Stored items from a collection
══════

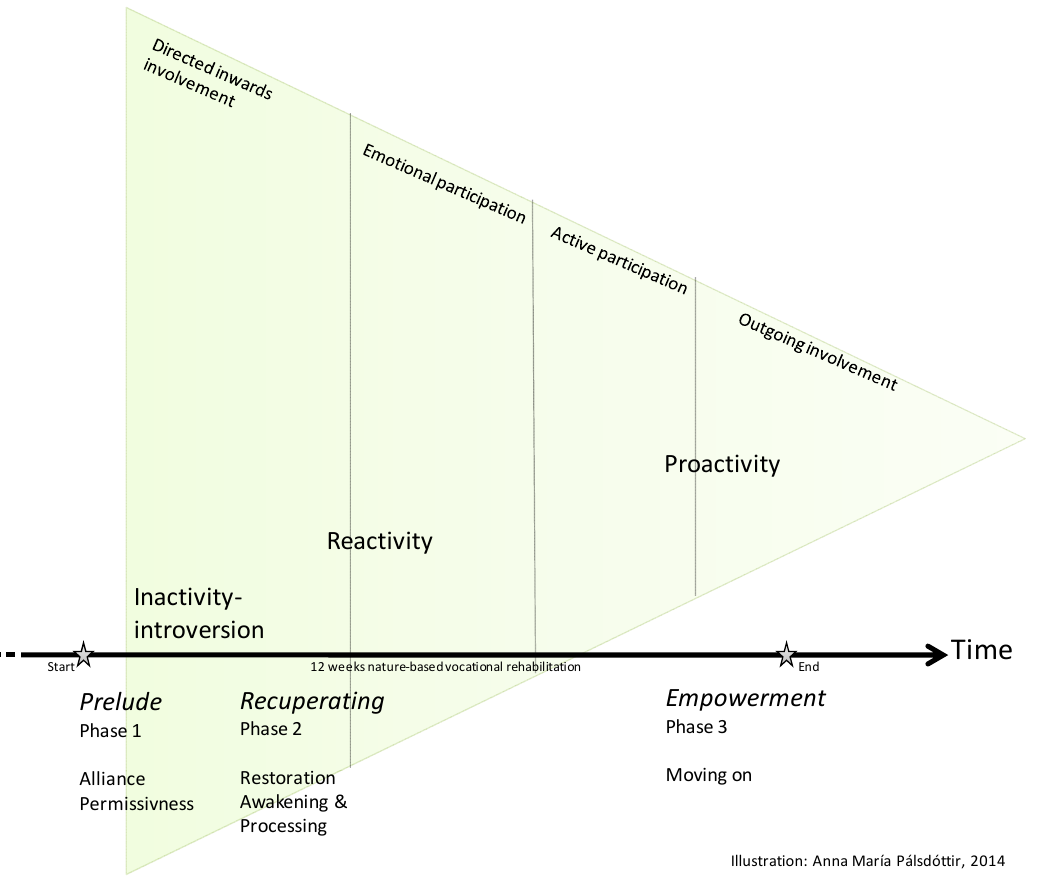
Figure 2. An explanatory model of nature-based rehabilitation that illustrates the three phases of rehabilitation— Prelude , Recuperating and Empowerment —over time, the occupational repertoire (introvert, reactive, and proactive occupations or IRP occupations ) and the SET pyramid of executive functions. The IRP occupations are connected to the different phases of the rehabilitation process, and correspond to the suggested levels of executive functions in the SET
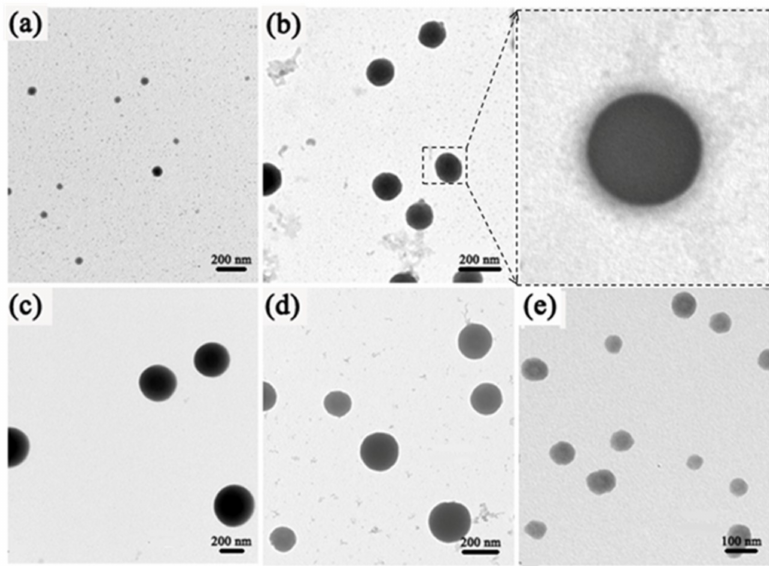
Figure 5. TEM images of samples with Eu 3+ /Tb 3+ molar ratios of ( a ) Eu 3+ /Tb 3+ = 3:1, ( b ) Eu 3+ /Tb 3+ = 2:1 and its magnified image, ( c ) Eu 3+ /Tb 3+ = 1:1, ( d ) Eu 3+ /Tb 3+ = 1:2, ( e ) Eu 3+ /Tb 3+ = 1:3.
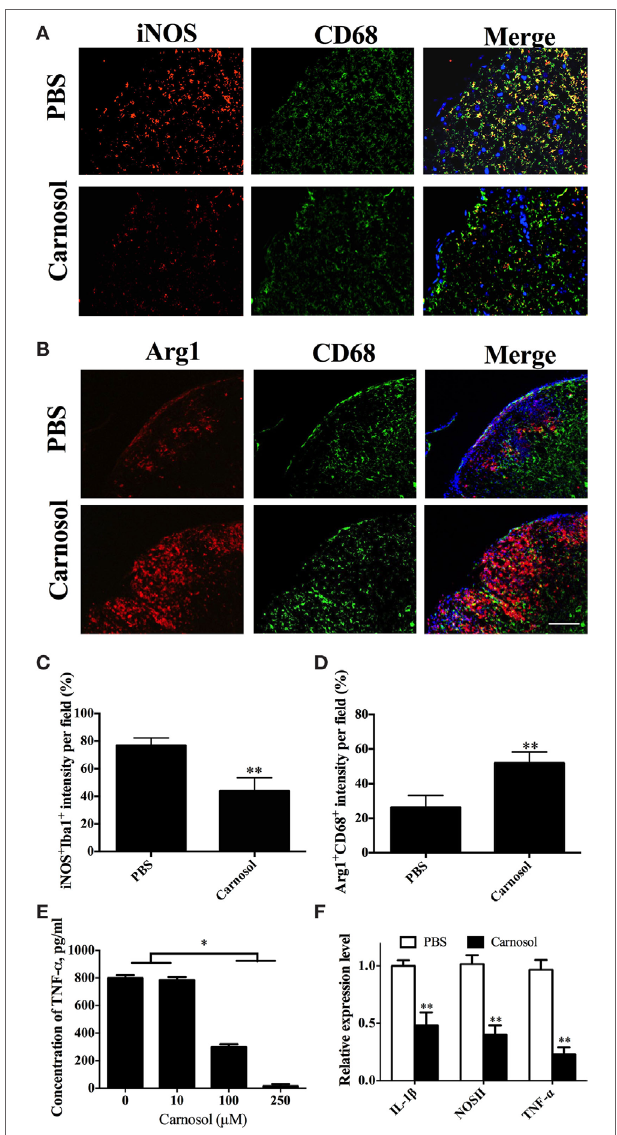
FigUre 7 | Carnosol promoted an M2 phenotype in macrophages/microglia. Spinal cords of mice described in Figure 6 were stained for markers for M1 [iNOS; (a) ] and M2 [Arg-1; (B) ] on microglia/infiltrating macrophages (CD68 + cells). (c,D) Quantitative analysis of the percentages of double positive cells. (e,F) Primary microglia were prepared from newborn B6 mice, stimulated with LPS (100 ng/ml), and treated with carnosol at different concentrations for 2 days and (e) supernatants were harvested for TNF- α production and (F) cells were collected for expression levels of IL-1 β , NOSII, and TNF- α by real-time PCR. Glyceraldehyde 3-phosphate dehydrogenase was used as an internal control. Scale bar = 100 µm. Data are shown as mean values ± SD ( n = 5 each group). ANOVA with Tukey’s multiple comparisons test was used. * p < 0.05 and ** p < 0.01. One representative of three independent experiments is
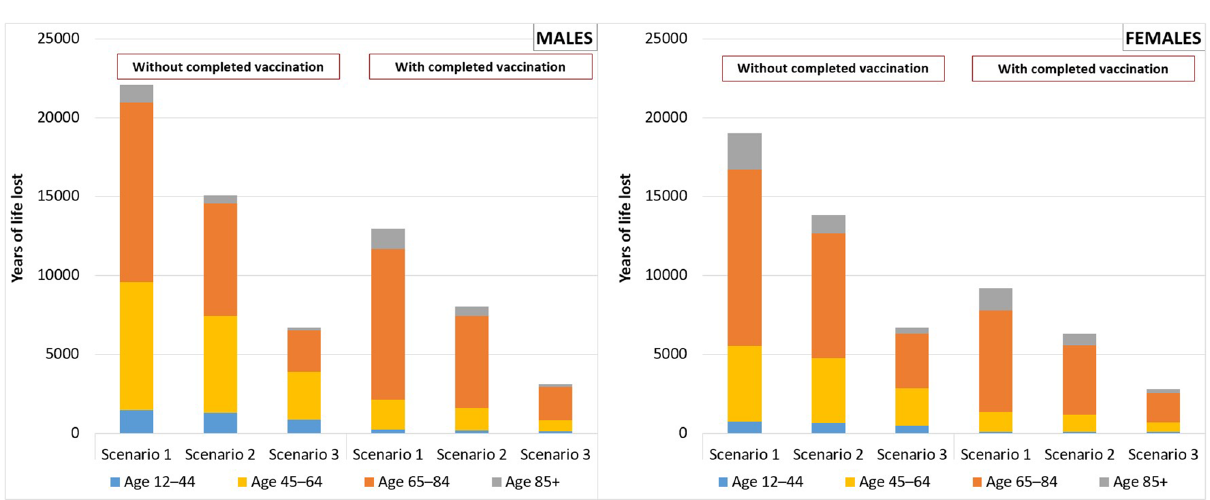
Figure 3. Years of life lost (YLL) by males, females, population with or without completed vaccination, and Scenarios 1–3 during the period of October 1 to December 31, 2021, Czechia. Source: author’s calculation 11,15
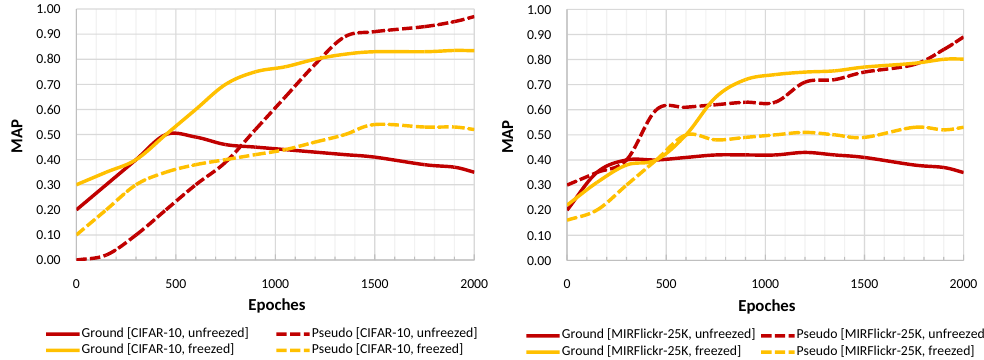
Figure 5. The figure illustrates a comparison of training the embedding model while keeping the DCNN backbone frozen and unfrozen. The left and right graphs are for CIFAR-10 and MIRFlickr-25K, sequentially. Pseudo and ground represent the training on pseudo labels and actual labels (given in the dataset),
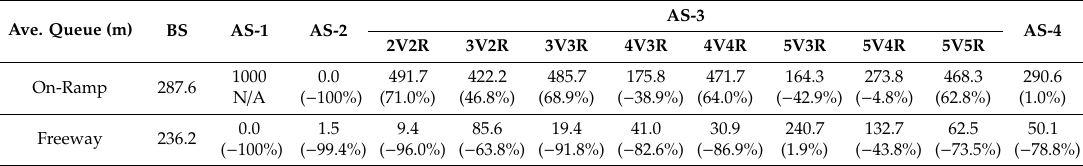
Table 6. Average queue length results of each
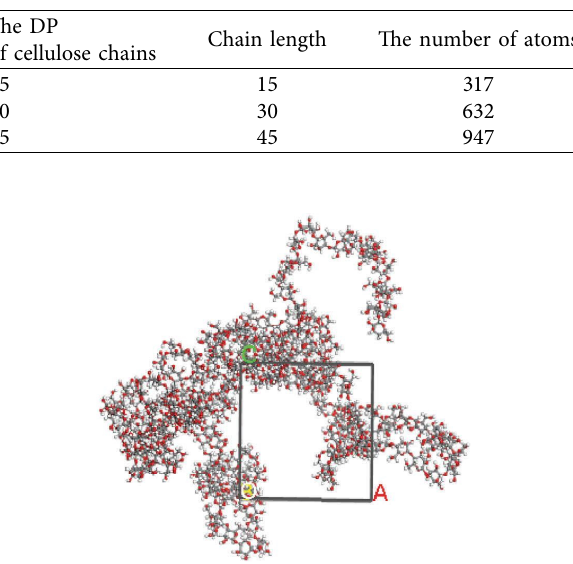
Table 1: Detailed information about the degree of polymerization of 15, 30, and 45.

══════

Directions for this task
Check each line above for "Table" and state how many match, answering with only the number.

Result of this exercise
2